____ SUPPLIED MATERIAL

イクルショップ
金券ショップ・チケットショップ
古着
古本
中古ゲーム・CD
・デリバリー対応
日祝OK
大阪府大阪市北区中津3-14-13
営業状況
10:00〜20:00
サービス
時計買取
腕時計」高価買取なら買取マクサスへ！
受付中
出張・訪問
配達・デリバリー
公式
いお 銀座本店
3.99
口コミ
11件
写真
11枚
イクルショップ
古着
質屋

________

WORK INSTRUCTION — Please format every line of the data above as a numbered list, omitting any blank lines.

SOLUTION FOR THIS EXERCISE —
1. イクルショップ
2. 金券ショップ・チケットショップ
3. 古着
4. 古本
5. 中古ゲーム・CD
6. ・デリバリー対応
7. 日祝OK
8. 大阪府大阪市北区中津3-14-13
9. 営業状況
10. 10:00〜20:00
11. サービス
12. 時計買取
13. 腕時計」高価買取なら買取マクサスへ！
14. 受付中
15. 出張・訪問
16. 配達・デリバリー
17. 公式
18. いお 銀座本店
19. 3.99
20. 口コミ
21. 11件
22. 写真
23. 11枚
24. イクルショップ
25. 古着
26. 質屋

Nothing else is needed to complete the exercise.